Securities and Exchange Commission v. First Choice Management Services Inc., et al., 12-3308, comes before the federal appellate court for a second time in less than a year. In May 2012, the Circuit judges ruled Judge Robert L. Miller didn’t fully explain why he imposed the $600,000 sanction against SonCo, so they vacated the sanction. They sent the matter back to the judge to impose the sanction he imposed upon demonstration that it is a compensatory remedy for a civil contempt after all; impose a different or even no sanction, whether for civil contempt or for misconduct not characterized as contempt; or proceed under the rules governing criminal contempts.
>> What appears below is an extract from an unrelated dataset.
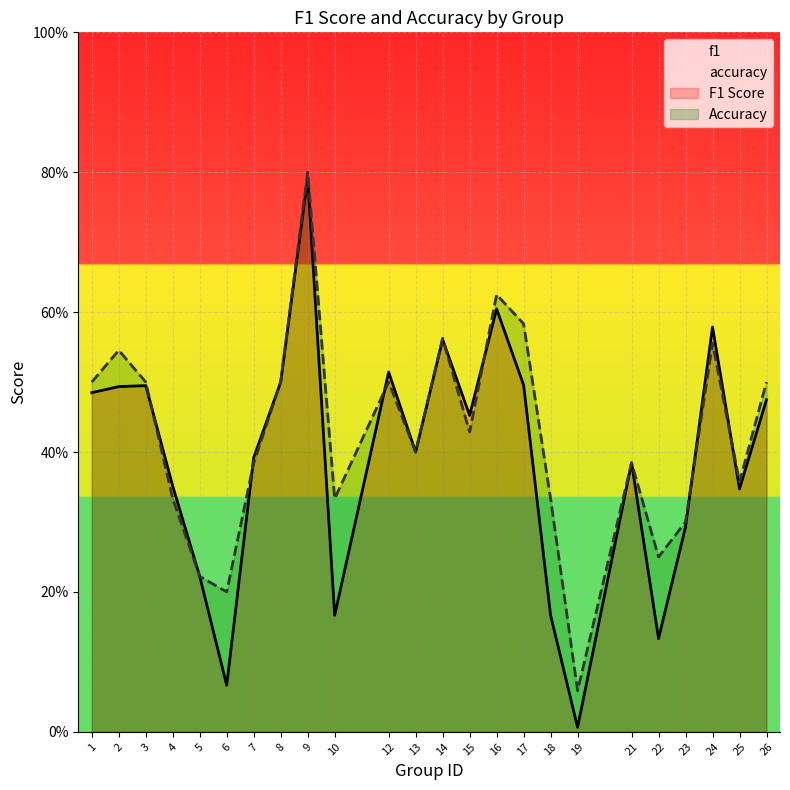

Where is the first local maximum for f1?

3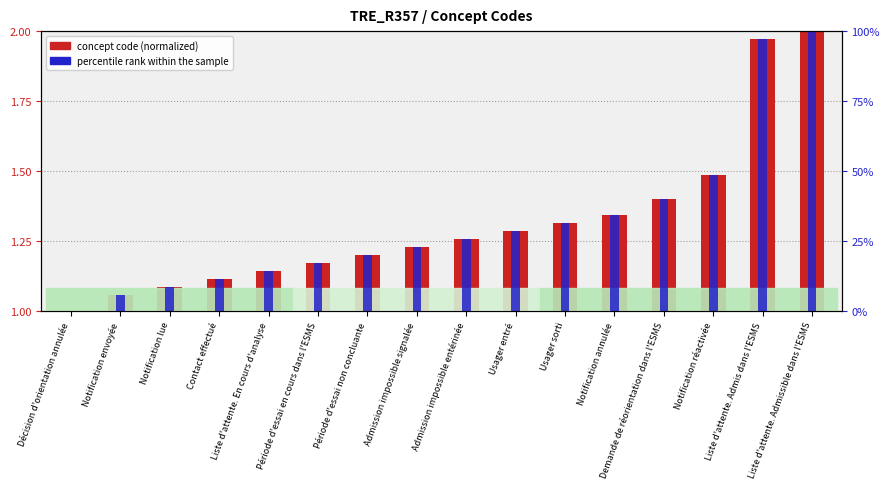

The concept code (normalized) series shows 0.3 at Usager sorti. True or false?

True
As part of a settlement SonCo entered into with the receiver of First Choice Management Services, SonCo agreed to replace ALCO Oil & Gas Co.’s $250,000 cash bond with the Texas Railroad Commission. ALCO operated oil and gas leases in Texas, and SonCo claimed to have a valid legal interest in the leases that were obtained through a sham organization that defrauded victims out of millions.
SonCo never obtained the bond to replace ALCO’s bond and did not obtain the railroad commission’s authorization to operate the wells by a final deadline imposed by Miller. SonCo had paid the receiver the $600,000 for a quitclaim assignment of the leases, which Miller allowed the receiver to keep as a sanction.
In Friday’s decision, the judges found Miller explained and ALCO and the receiver were able to demonstrate that $600,000 is a “gross underestimate of the harm caused by SonCo’s contempt.” A plausible estimate of the total harm is actually closer to $2 million, Judge Richard Posner wrote, meaning SonCo has gotten off lightly.
“The district judge remarked SonCo’s ‘record of truly brazen intransigence’ in this protracted proceeding. That is an understatement. SonCo will be courting additional sanctions, of increasing severity, if it does not desist forthwith from its obstructionist tactics,” he wrote.